** Problem statement **
Count the lines in the entries below that contain the string "Entry", treating uppercase and lowercase as different. Give only the number.

Collected data entries
-*-

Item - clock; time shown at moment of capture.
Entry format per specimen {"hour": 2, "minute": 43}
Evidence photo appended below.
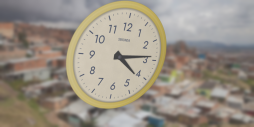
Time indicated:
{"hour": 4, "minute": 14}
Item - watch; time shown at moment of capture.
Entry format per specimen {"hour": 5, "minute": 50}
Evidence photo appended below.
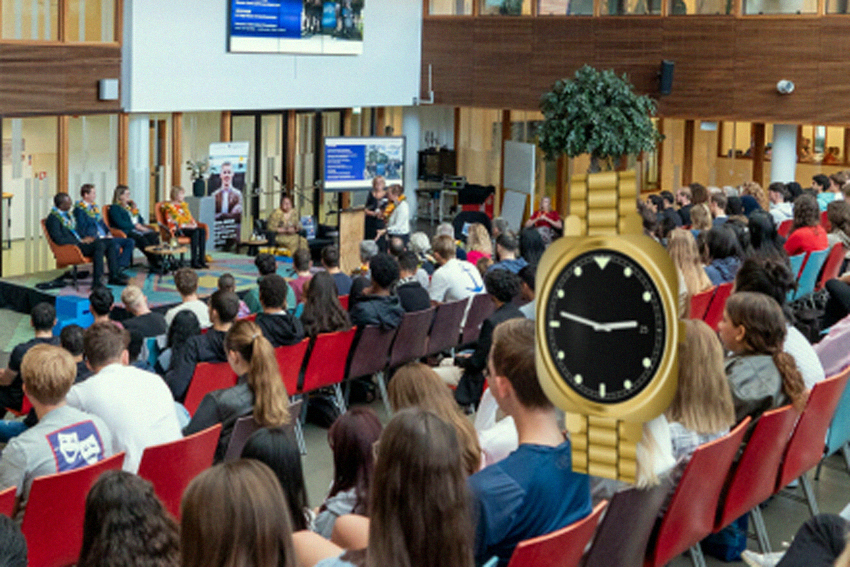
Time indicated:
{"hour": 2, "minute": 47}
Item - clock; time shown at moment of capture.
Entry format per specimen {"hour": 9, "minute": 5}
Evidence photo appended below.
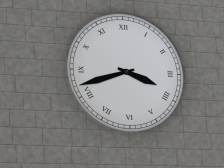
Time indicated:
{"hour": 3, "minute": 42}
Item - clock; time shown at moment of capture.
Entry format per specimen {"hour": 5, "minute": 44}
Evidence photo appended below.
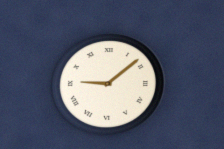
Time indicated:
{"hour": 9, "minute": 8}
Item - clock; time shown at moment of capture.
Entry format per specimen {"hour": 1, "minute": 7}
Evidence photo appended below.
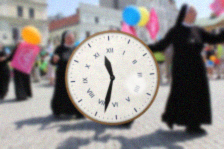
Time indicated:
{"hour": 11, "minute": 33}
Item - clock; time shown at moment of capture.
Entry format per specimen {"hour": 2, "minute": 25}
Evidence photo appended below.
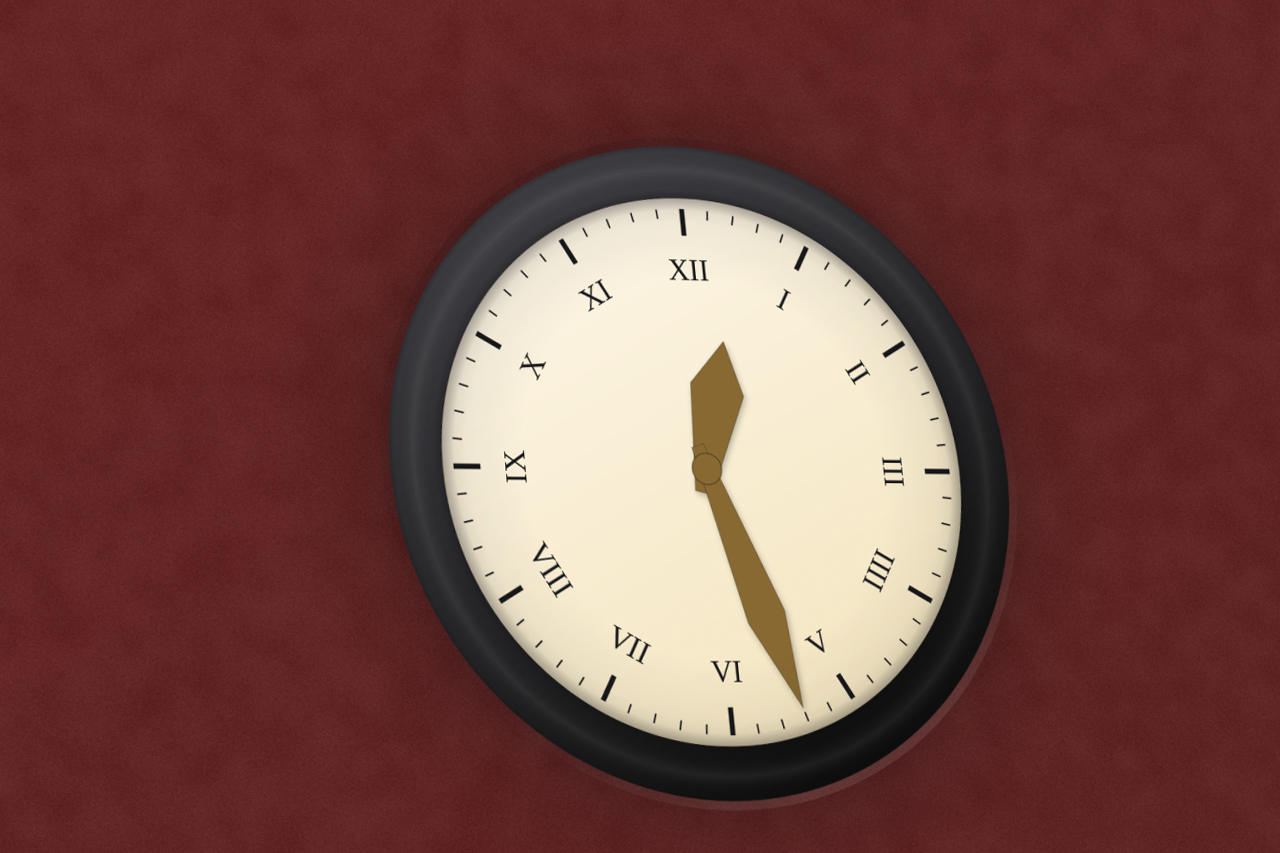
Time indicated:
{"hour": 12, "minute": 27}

-*-

** Answer for this exercise **
6